*Task instructions*:
Present each line of the entries below that holds the word "Normal".

*Information supplied*:

• • • •

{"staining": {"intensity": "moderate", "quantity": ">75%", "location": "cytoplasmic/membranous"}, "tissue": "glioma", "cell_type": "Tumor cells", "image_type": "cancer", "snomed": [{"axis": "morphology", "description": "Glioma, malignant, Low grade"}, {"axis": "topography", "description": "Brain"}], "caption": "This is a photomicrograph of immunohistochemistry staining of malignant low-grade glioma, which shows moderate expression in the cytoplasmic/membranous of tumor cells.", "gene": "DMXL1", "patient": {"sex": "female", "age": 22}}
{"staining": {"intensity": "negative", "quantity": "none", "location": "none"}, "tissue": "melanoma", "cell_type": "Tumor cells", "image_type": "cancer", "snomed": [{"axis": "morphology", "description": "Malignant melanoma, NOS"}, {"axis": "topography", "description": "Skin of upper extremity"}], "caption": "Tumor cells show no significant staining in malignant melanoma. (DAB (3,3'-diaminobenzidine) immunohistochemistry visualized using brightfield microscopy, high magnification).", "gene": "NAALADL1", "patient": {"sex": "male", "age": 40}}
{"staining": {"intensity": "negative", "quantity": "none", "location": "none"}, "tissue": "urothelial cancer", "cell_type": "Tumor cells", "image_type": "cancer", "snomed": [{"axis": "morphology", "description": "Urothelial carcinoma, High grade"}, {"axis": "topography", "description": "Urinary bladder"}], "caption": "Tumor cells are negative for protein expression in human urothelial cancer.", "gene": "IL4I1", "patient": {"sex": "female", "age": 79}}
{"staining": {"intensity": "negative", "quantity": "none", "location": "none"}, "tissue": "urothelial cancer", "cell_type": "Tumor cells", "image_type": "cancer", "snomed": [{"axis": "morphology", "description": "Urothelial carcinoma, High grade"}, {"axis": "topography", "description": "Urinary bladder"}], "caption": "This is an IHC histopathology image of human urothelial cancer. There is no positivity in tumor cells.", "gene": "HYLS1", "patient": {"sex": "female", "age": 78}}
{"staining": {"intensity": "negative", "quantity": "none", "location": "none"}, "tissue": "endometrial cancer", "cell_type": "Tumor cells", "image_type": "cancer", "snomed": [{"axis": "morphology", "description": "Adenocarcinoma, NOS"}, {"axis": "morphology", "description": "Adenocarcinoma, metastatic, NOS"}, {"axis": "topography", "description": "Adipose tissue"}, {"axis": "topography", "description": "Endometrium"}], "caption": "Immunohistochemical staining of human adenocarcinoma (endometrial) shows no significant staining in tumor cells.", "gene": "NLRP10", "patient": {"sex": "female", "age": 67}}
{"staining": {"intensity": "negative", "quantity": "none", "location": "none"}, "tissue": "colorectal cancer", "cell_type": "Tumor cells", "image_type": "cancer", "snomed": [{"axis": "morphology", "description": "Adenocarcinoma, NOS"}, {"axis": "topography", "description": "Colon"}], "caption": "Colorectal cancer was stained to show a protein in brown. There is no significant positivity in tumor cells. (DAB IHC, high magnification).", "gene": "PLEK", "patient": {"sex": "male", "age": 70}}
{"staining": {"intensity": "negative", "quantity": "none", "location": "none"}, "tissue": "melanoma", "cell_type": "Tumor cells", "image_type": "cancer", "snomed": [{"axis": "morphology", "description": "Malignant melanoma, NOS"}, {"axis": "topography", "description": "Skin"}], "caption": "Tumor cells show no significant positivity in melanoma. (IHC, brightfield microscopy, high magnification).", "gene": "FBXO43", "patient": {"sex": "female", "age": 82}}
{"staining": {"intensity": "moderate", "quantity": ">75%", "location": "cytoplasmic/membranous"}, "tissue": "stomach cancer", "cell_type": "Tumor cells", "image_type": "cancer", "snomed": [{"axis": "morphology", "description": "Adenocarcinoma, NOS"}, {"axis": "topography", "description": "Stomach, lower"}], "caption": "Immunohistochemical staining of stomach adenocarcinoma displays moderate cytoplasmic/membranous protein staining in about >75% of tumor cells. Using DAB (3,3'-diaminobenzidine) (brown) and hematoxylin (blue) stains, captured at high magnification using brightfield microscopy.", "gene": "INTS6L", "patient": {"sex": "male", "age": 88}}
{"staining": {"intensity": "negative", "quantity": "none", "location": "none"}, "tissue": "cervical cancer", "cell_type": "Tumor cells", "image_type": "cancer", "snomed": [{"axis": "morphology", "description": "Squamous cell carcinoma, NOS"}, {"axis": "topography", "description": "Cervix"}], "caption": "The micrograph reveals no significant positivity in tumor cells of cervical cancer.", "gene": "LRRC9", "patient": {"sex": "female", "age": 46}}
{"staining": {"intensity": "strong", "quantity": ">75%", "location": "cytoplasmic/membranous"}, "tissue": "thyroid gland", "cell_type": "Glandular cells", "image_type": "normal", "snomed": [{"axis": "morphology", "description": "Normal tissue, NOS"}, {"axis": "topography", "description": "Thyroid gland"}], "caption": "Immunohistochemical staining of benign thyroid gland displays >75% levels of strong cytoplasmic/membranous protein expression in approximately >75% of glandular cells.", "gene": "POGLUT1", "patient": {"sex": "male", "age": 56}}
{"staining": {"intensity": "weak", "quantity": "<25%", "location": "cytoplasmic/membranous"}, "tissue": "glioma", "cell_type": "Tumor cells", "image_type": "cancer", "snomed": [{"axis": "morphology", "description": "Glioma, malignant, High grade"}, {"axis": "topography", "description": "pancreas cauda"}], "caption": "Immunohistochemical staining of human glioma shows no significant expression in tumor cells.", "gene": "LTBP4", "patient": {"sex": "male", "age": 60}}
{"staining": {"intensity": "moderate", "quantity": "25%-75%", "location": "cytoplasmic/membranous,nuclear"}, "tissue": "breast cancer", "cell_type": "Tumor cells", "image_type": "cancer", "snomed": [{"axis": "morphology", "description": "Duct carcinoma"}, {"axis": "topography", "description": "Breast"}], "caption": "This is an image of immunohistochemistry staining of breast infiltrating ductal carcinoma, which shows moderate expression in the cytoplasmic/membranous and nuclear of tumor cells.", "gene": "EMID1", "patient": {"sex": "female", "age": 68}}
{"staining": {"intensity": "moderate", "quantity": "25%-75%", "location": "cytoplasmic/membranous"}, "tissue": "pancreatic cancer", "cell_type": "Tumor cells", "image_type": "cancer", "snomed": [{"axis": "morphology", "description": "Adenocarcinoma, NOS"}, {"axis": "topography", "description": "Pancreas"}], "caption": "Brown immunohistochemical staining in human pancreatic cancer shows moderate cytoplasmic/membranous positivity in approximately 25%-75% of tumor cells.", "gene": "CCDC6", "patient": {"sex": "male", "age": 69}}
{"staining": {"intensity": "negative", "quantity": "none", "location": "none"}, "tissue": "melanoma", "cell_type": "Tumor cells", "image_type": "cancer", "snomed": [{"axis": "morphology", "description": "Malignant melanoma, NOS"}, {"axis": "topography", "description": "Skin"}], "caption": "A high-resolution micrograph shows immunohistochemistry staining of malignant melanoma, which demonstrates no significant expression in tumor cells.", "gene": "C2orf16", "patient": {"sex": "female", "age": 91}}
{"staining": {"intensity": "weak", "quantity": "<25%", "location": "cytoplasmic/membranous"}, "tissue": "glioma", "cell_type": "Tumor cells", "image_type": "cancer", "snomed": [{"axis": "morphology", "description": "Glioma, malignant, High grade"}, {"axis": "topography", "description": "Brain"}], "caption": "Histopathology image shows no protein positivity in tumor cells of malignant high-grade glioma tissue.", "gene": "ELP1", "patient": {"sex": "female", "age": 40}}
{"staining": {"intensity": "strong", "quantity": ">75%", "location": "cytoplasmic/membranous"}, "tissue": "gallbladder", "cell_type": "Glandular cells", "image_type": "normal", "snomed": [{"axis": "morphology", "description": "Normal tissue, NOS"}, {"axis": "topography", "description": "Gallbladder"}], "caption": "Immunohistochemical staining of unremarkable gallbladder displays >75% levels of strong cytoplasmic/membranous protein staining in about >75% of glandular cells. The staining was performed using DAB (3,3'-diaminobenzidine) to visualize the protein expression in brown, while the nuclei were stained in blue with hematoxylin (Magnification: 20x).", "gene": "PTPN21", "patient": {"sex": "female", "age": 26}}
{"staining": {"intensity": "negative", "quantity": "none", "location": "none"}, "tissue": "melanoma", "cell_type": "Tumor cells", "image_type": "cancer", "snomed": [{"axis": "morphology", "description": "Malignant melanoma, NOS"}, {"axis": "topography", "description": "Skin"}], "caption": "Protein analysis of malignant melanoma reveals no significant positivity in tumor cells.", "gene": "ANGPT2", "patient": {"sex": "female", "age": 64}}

• • • •

*Solution for this exercise*:
{"staining": {"intensity": "strong", "quantity": ">75%", "location": "cytoplasmic/membranous"}, "tissue": "thyroid gland", "cell_type": "Glandular cells", "image_type": "normal", "snomed": [{"axis": "morphology", "description": "Normal tissue, NOS"}, {"axis": "topography", "description": "Thyroid gland"}], "caption": "Immunohistochemical staining of benign thyroid gland displays >75% levels of strong cytoplasmic/membranous protein expression in approximately >75% of glandular cells.", "gene": "POGLUT1", "patient": {"sex": "male", "age": 56}}
{"staining": {"intensity": "strong", "quantity": ">75%", "location": "cytoplasmic/membranous"}, "tissue": "gallbladder", "cell_type": "Glandular cells", "image_type": "normal", "snomed": [{"axis": "morphology", "description": "Normal tissue, NOS"}, {"axis": "topography", "description": "Gallbladder"}], "caption": "Immunohistochemical staining of unremarkable gallbladder displays >75% levels of strong cytoplasmic/membranous protein staining in about >75% of glandular cells. The staining was performed using DAB (3,3'-diaminobenzidine) to visualize the protein expression in brown, while the nuclei were stained in blue with hematoxylin (Magnification: 20x).", "gene": "PTPN21", "patient": {"sex": "female", "age": 26}}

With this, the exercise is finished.